I hate Surrealism. I find it tedious, humorless, and hopelessly indebted to Sigmund Freud—a man who did as much to obscure and confuse the inner workings of human behavior as he did to uncover and explain it. The worst Surrealist artists traffic in airless, stillborn imagery that’s desperate to appear pregnant with meaning without ever earning it. They like to shock, confusing the effect with depth. Hans Bellmer (1902-1975) was a prime example of this tendency with his deformed sex dolls. These days the type of perversion he was into is served without a second glance by dozens of porn sites and myriad escort services. No need to inflict mediocre art on others to scratch the itch.

I say all this to make plain that I was prejudiced against Emmalea Russo’s hilarious, compulsively readable novel before opening the first page. But after just a few paragraphs it wouldn’t let me go. I’m not the type of reader who needs to like or identify with anyone I read about. What I demand is a distinct voice and the sense that the writer knows and loves her characters. As hateful, selfish, obtuse, or contrarian as Vivienne, Velour, Vesta, and Lars—the main players of the book—are, there’s not a single sentence in which I doubted Russo’s love and knowledge of them.

The historical Bellmer had a wife called Unica Zorn who committed suicide. Russo imagines a younger girlfriend for him, named Vivienne Volker, who may or may not have played a part in the wife’s (here renamed Wilma Lang) demise. Vivienne is an artist who quit practicing decades ago and now lives a quiet life in a shambling old house in Pennsylvania with her daughter and granddaughter. When a museum reaches out to include her work in a survey of forgotten female Surrealists, then cancels her participation due to rumors of her involvement with Bellmer’s wife’s death, the three women’s quiet life is shattered beyond repair.

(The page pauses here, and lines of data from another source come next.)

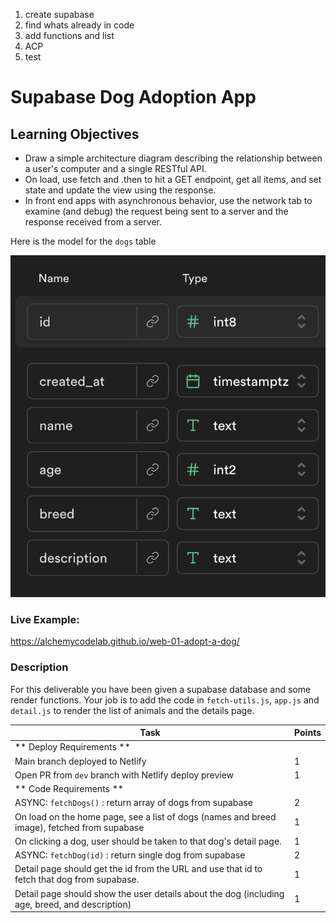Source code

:1) create supabase
2) find whats already in code 
3) add functions and list 
4) ACP
5) test



# Supabase Dog Adoption App

## Learning Objectives

- Draw a simple architecture diagram describing the relationship between a user's computer and a single RESTful API.
- On load, use fetch and .then to hit a GET endpoint, get all items, and set state and update the view using the response.
- In front end apps with asynchronous behavior, use the network tab to examine (and debug) the request being sent to a server and the response received from a server.

Here is the model for the `dogs` table

![](./dogs-model.png)

### Live Example:

https://alchemycodelab.github.io/web-01-adopt-a-dog/

### Description

For this deliverable you have been given a supabase database and some render functions. Your job is to add the code in `fetch-utils.js`, `app.js` and `detail.js` to render the list of animals and the details page.

| Task                                                                                           | Points |
| ---------------------------------------------------------------------------------------------- | ------ |
| ** Deploy Requirements **                                                                      |        |
| Main branch deployed to Netlify                                                                | 1      |
| Open PR from `dev` branch with Netlify deploy preview                                          | 1      |
| ** Code Requirements **                                                                        |        |
| ASYNC: `fetchDogs()` : return array of dogs from supabase                                      | 2      |
| On load on the home page, see a list of dogs (names and breed image), fetched from supabase    | 1      |
| On clicking a dog, user should be taken to that dog's detail page.                             | 1      |
| ASYNC: `fetchDog(id)` : return single dog from supabase                                        | 2      |
| Detail page should get the id from the URL and use that id to fetch that dog from supabase.    | 1      |
| Detail page should show the user details about the dog (including age, breed, and description) | 1      |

Summarizing the events in the book does no justice to the joy of reading it. As I said at the top, the setting and themes don’t appeal to me in the least, but I burned through these pages in two or three days. The seamless way Russo alternates chapters from the point of view of the three women and one man with the deathscroll of performative social media outrage moves the story along so buoyantly that I was never irritated by characters, who, in almost any other context, would be unbearable.

Lars, the self-obsessed American Psycho-type gallerist, is especially familiar to me from decades of involvement in the art racket. As badly as I wished for him to come to a bad end, the graceful coda Russo gifts him made me wish I myself could be more generous. The book is that way throughout, zigging when I expected it to zag, rewarding when I was predicting denial.

Books about artists, especially ones about whom there is substantial documentation, are a tricky proposition. Inserting fictional characters into historical events risks a disjointed or difficult-to-believe narrative. Russo melds the real and imagined so well that I didn’t question the parameters of the world she created for a moment. Not the little girl in a romantic relationship with a dog, not a horrific utopian art project in which elderly women in comas give birth to new children, not the tiresome Surrealists or their sycophantic followers, not any of it.